Megalithic tomb - passage tomb, Kilmonaster Middle, Co. Donegal
In the townland of Kilmonaster Middle, near Ballindrait in County Donegal, once stood a collection of ancient monuments that locals knew as the 'Giant's Graves'.
Megalithic tomb - passage tomb, Kilmonaster Middle, Co. Donegal
These megalithic structures, likely passage tombs, were part of a larger archaeological complex that included at least three distinct sites. Sites B and C, which stood about 120 metres west of Site A, have long since been removed, though they were still visible enough to be recorded on Ordnance Survey maps in the 1840s. Thomas Fagan, who documented them between 1845 and 1848, described both monuments as being constructed with stones ranging from 0.6 to 1.05 metres in height. One measured approximately 3.3 metres long by 1.4 metres wide, whilst the other was smaller at 1.8 metres long by the same width; both had apparently been larger originally.
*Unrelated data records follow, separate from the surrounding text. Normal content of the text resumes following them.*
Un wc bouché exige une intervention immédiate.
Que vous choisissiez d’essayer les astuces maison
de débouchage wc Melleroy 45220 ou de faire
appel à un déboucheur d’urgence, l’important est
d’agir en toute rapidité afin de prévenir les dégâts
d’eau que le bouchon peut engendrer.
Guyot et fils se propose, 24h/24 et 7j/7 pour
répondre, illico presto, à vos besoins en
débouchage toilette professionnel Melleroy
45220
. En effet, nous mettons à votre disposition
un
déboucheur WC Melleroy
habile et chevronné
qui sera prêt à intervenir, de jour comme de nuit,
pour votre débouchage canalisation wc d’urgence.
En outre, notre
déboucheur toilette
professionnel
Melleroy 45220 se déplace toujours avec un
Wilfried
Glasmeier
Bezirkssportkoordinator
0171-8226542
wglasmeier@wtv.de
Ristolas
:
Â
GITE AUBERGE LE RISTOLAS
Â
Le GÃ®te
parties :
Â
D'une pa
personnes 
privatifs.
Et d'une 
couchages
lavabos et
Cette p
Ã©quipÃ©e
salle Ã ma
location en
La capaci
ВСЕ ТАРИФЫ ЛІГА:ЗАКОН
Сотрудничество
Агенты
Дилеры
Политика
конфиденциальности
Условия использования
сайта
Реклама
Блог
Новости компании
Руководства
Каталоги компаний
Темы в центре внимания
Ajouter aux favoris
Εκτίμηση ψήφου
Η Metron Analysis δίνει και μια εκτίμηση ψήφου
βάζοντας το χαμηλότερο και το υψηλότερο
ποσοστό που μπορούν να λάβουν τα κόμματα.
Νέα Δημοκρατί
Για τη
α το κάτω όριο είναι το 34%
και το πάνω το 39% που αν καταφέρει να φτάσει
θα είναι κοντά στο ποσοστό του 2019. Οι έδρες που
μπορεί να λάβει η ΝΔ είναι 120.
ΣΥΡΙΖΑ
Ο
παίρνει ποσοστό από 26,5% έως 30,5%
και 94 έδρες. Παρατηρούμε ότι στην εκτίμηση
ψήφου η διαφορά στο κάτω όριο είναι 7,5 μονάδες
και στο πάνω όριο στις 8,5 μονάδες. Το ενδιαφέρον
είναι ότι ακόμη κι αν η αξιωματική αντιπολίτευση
Site B appears to have been a passage tomb set within a circular cairn, possibly with a kerbed edge, whilst Site C, marked as ‘Cromlech’ on early field maps and situated about 10 metres northwest of Site B, was shown as a small cluster of dots that might represent a chamber. Given their proximity and similar construction, archaeologists believe both were likely passage tombs, part of what’s now recognised as the Kilmonaster Passage Tomb cemetery. The complex caught archaeological attention again in 2005 when pre-development testing was required for agricultural buildings near one of the surviving monuments, though these investigations revealed little beyond modern pottery sherds, a single worked flint in the topsoil, and some animal bones from livestock burials along an old field boundary.
Today, whilst Sites B and C exist only in historical records and archaeological surveys, the broader Kilmonaster complex remains an important example of Donegal’s Neolithic heritage. The detailed observations made by Victorian antiquarians like Fagan, combined with more recent archaeological work, help piece together the story of these lost monuments; structures that once dominated the local landscape and gave rise to folklore about giants’ resting places.